I do think, as has been mentioned, that we need to get a better system
in place to properly categorize the plugins. On AMO, for example, we
have multiple categories but we also offer a recommended list of top
add-ons (about 40 of them) and in addition, for each category, we offer
a list of category recommended add-ons. This has been hugely successful
and in fact, motivates many add-on developers to really improve the
quality of their work. I can see the same thing being very beneficial to
the jQuery repo. So going with what Joern said, I think we need to get
back to listing our official plugins the way that we used to and also
create a recommended list of add-ons that we know are top-notch.
In terms of reviewing add-ons, understand that it would be a VERY big
task. On AMO, we struggle with that daily because of the number of
submissions as well as the time involved in reviewing the add-ons. At
this point, I'm not sure if we're prepared to take on that task unless
we were able to get a good group of volunteers to check the plugins.
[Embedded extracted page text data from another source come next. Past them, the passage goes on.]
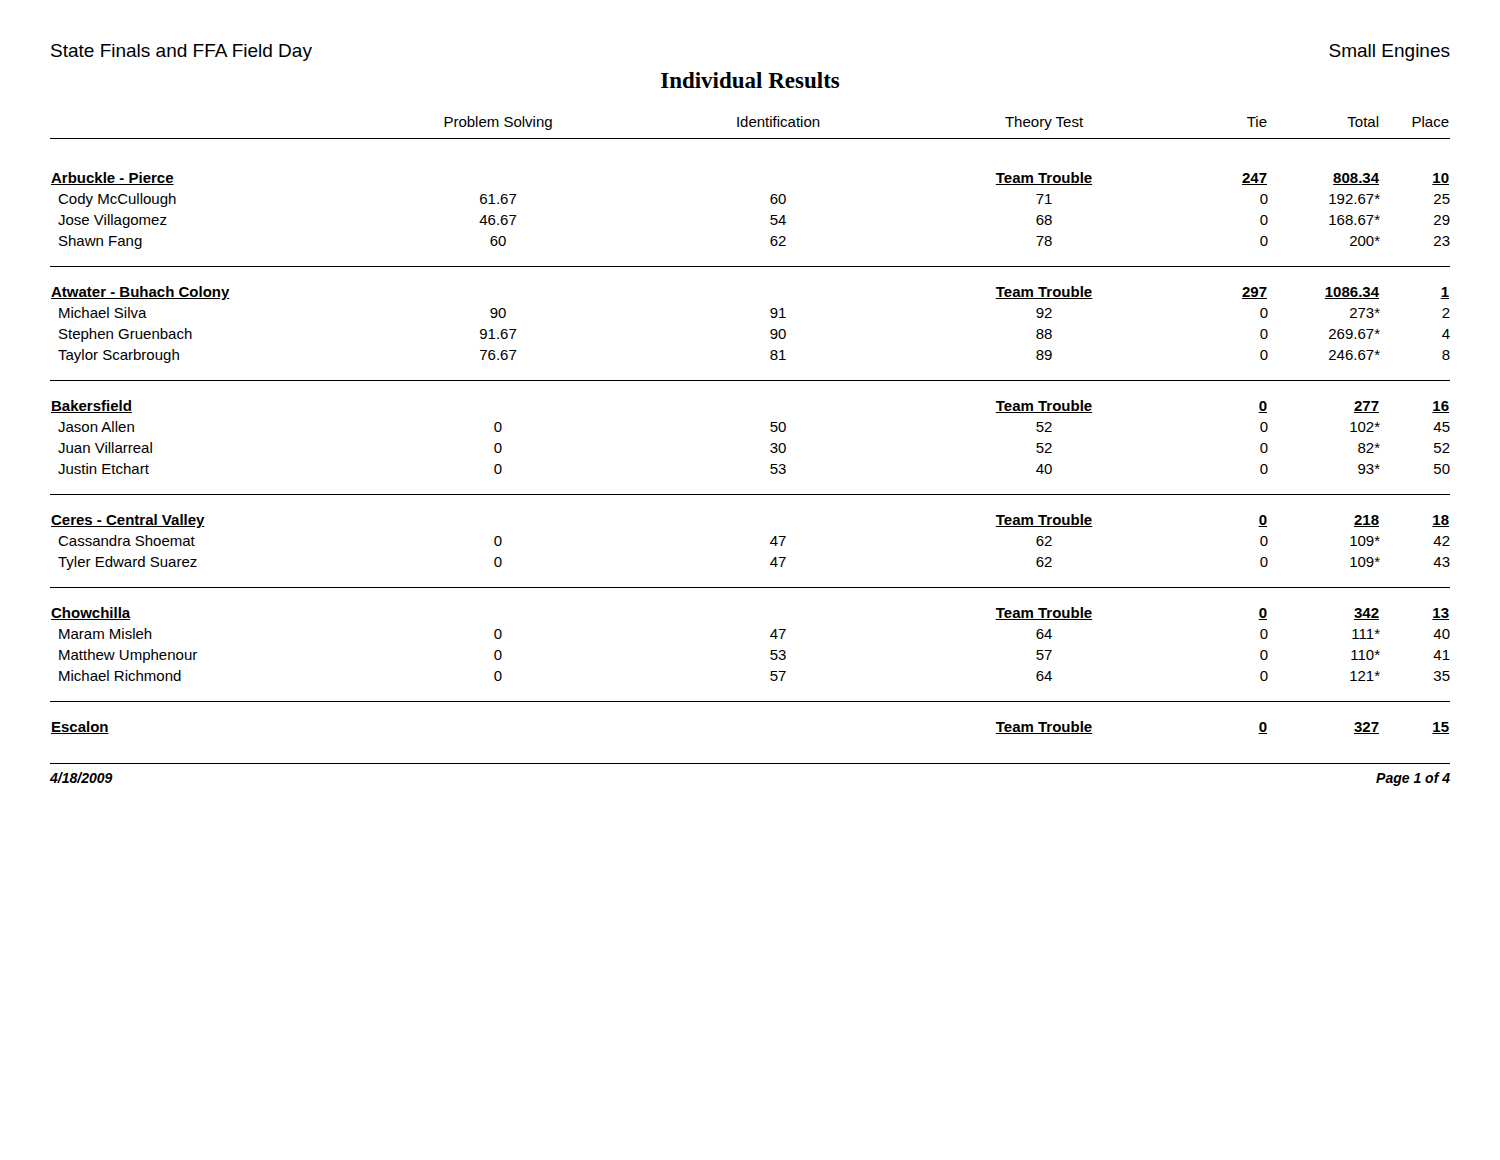State Finals and FFA Field Day
Small Engines
Individual Results
| | Problem Solving | Identification | Theory Test | Tie | Total | Place |
| --- | --- | --- | --- | --- | --- | --- |
| Arbuckle - Pierce | | | Team Trouble | 247 | 808.34 | 10 |
| Cody McCullough | 61.67 | 60 | 71 | 0 | 192.67* | 25 |
| Jose Villagomez | 46.67 | 54 | 68 | 0 | 168.67* | 29 |
| Shawn Fang | 60 | 62 | 78 | 0 | 200* | 23 |
| Atwater - Buhach Colony | | | Team Trouble | 297 | 1086.34 | 1 |
| Michael Silva | 90 | 91 | 92 | 0 | 273* | 2 |
| Stephen Gruenbach | 91.67 | 90 | 88 | 0 | 269.67* | 4 |
| Taylor Scarbrough | 76.67 | 81 | 89 | 0 | 246.67* | 8 |
| Bakersfield | | | Team Trouble | 0 | 277 | 16 |
| Jason Allen | 0 | 50 | 52 | 0 | 102* | 45 |
| Juan Villarreal | 0 | 30 | 52 | 0 | 82* | 52 |
| Justin Etchart | 0 | 53 | 40 | 0 | 93* | 50 |
| Ceres - Central Valley | | | Team Trouble | 0 | 218 | 18 |
| Cassandra Shoemat | 0 | 47 | 62 | 0 | 109* | 42 |
| Tyler Edward Suarez | 0 | 47 | 62 | 0 | 109* | 43 |
| Chowchilla | | | Team Trouble | 0 | 342 | 13 |
| Maram Misleh | 0 | 47 | 64 | 0 | 111* | 40 |
| Matthew Umphenour | 0 | 53 | 57 | 0 | 110* | 41 |
| Michael Richmond | 0 | 57 | 64 | 0 | 121* | 35 |
| Escalon | | | Team Trouble | 0 | 327 | 15 |
4/18/2009
Page 1 of 4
It's definitely a good idea and again, would help the community by
giving them feedback on improving their work.
As for SVN, project management, etc, these are features that are way
outside of the scope of a plugin repo. This is something that we should
*NOT* do. We don't do this on AMO because of the complexity of this. On
AMO, we host the files necessary to install and add-on and that's it.
The developers use other services for managing their project (eg:
MozDev.org or Google Code).
I would say that in order to do this the right way, we would probably
need to build our own custom system. At the moment, Drupal doesn't seem
to provide the best way to find plugins and perhaps it's because it's
not meant to do so.
Rey...
Jörn Zaefferer wrote:
> That sounds very good to me! Releases usually consist of a download, a
> version number and a changelog. Thats all the repository should touch
> in terms of project hosting - thats also what for example
> addons.mozilla.com provides. Defining a convention to provide these
> via Google Code or a Wordpress blog with minimal effort would free
> other resources to focus on discussion and promotion of plugins.
>
> Jörn
>
> On Tue, Oct 14, 2008 at 6:17 PM, Diego <
diego.alto@gmail.com> wrote:
>> That would make sense because drupal is very poor and every plugin
>> I've ever come across has its own homepage hosted elsewhere. Maybe
>> plugins.jquery.com should focus on being a community for users - not
>> developers of jQuery - allowing users to...
>> - 'watch' their favourite plugins
>> - discuss/get help from fellow users
>> - share / rate / comment
>> - post related links to demos / tutorials
>> - stay up-to-date with the latest releases
>>
>> And the latest releases could be simply based on an XML feed form the
>> author's own website - it's probably safe to assume every plugin
>> developer has one...
>>
>> You can't please everyone - so focus on pleasing the users and let the
>> developers manage their projects however they're most comfortable
>> with...
>>
>> How about that?
>>
>> Cheers,
>> Diego A.
>>
>> On Oct 14, 4:00 pm, "Nathan Bubna" <
nbu...@gmail.com> wrote:
>>> +1 get out of the plugin project hosting business. make the plugin
>>> site a way to list/find/promote plugins, not a place to manage them.